[Goal of the exercise] Read through the lines below for the string "which" and copy each one that has it.
━━━ Exercise data ━━━
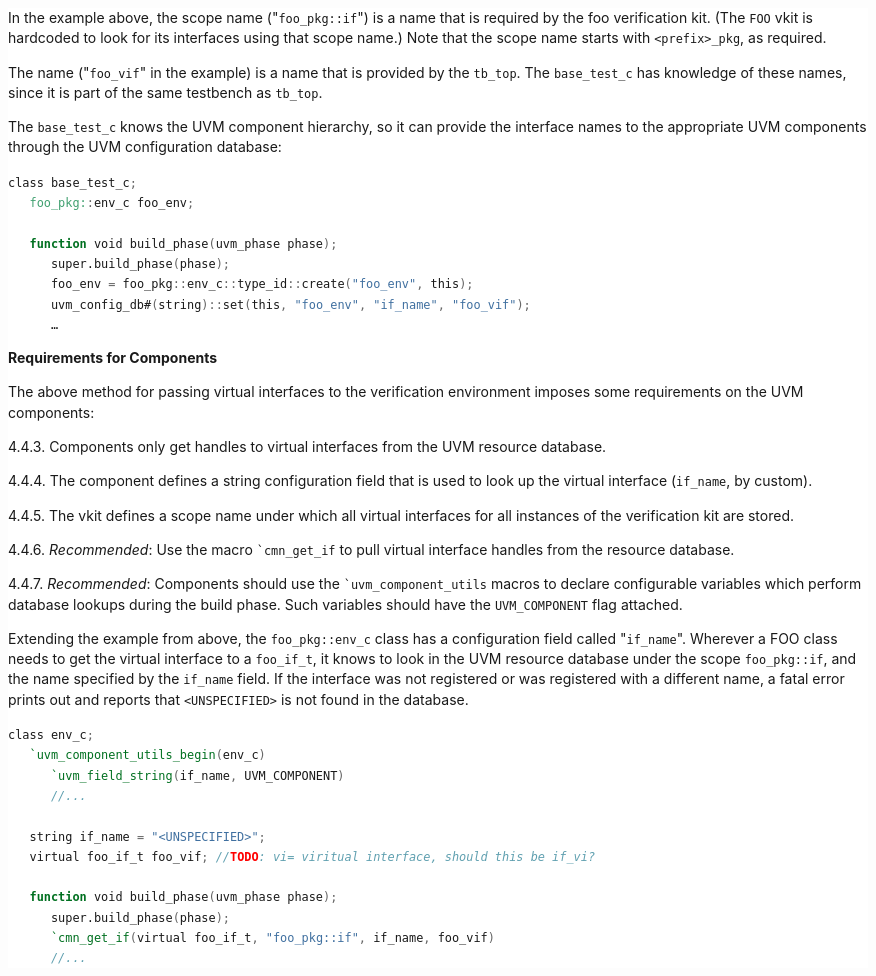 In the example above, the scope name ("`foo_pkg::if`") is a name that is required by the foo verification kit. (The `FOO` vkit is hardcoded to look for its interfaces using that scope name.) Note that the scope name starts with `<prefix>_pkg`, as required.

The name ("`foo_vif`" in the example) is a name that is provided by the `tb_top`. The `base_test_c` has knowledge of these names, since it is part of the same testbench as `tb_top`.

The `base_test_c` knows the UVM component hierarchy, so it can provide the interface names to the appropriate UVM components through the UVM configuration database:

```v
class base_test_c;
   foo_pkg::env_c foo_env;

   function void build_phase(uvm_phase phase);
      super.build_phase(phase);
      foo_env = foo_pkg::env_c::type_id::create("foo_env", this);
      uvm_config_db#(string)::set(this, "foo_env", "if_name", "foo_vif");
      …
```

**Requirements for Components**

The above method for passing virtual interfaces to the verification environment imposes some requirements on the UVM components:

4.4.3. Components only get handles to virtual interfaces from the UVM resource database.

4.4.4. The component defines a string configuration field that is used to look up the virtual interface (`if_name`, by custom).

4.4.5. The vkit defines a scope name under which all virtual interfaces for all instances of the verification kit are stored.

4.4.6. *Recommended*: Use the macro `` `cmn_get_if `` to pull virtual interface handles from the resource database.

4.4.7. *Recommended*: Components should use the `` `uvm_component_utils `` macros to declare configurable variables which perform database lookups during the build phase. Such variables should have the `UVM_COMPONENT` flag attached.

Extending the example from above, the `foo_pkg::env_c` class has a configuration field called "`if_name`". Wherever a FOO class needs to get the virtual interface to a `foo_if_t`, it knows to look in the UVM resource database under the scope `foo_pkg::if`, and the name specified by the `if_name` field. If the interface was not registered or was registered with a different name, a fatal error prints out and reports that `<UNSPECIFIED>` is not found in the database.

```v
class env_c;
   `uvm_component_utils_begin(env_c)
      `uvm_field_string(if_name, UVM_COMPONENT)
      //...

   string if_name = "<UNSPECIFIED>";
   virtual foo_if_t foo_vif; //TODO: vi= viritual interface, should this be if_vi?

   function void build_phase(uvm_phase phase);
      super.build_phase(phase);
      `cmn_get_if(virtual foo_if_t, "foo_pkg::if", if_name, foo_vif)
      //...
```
━━━
━━━ Exercise data ━━━
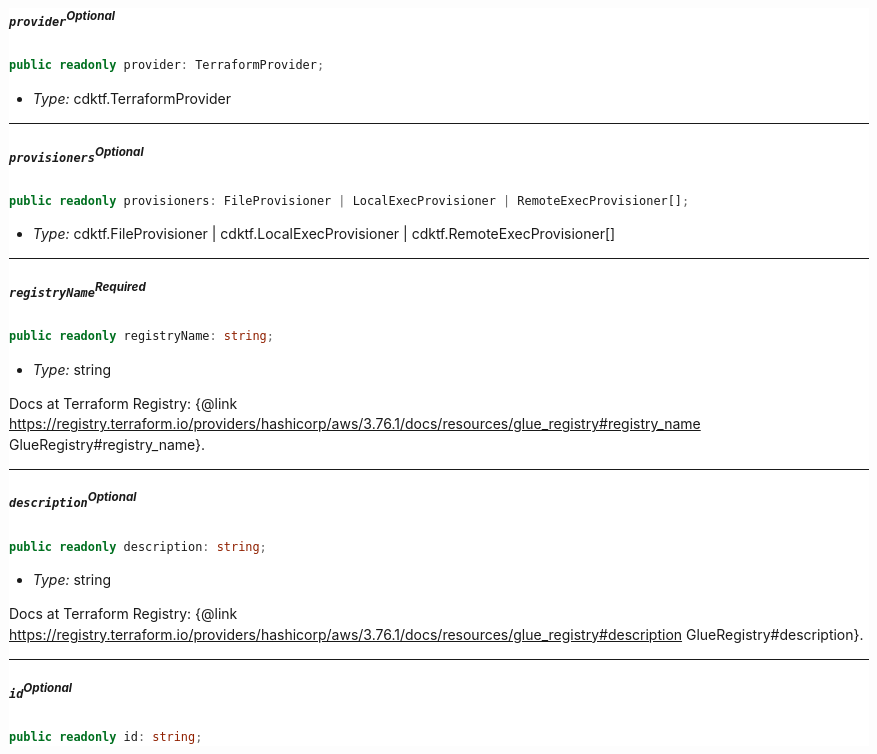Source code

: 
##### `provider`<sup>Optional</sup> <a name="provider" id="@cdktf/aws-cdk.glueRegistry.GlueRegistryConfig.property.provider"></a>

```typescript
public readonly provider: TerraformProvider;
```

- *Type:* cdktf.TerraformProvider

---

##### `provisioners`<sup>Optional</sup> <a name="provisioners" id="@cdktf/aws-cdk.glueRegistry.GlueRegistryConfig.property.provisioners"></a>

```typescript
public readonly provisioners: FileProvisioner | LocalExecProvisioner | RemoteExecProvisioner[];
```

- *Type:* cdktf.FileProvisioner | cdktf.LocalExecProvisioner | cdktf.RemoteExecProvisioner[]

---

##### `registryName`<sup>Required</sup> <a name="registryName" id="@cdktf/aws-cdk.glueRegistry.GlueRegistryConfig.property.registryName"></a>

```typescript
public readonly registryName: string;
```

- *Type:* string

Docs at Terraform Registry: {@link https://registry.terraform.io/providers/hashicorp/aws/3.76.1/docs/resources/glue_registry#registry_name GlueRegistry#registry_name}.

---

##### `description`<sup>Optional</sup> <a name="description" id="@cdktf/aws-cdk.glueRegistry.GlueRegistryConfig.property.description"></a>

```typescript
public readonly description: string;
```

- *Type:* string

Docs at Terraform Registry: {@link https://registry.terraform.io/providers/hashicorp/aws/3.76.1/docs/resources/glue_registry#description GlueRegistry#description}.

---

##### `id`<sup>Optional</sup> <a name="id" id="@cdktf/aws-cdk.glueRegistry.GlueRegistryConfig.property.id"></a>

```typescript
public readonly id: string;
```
━━━
[Your response]
4.4.5. The vkit defines a scope name under which all virtual interfaces for all instances of the verification kit are stored.
4.4.7. *Recommended*: Components should use the `` `uvm_component_utils `` macros to declare configurable variables which perform database lookups during the build phase. Such variables should have the `UVM_COMPONENT` flag attached.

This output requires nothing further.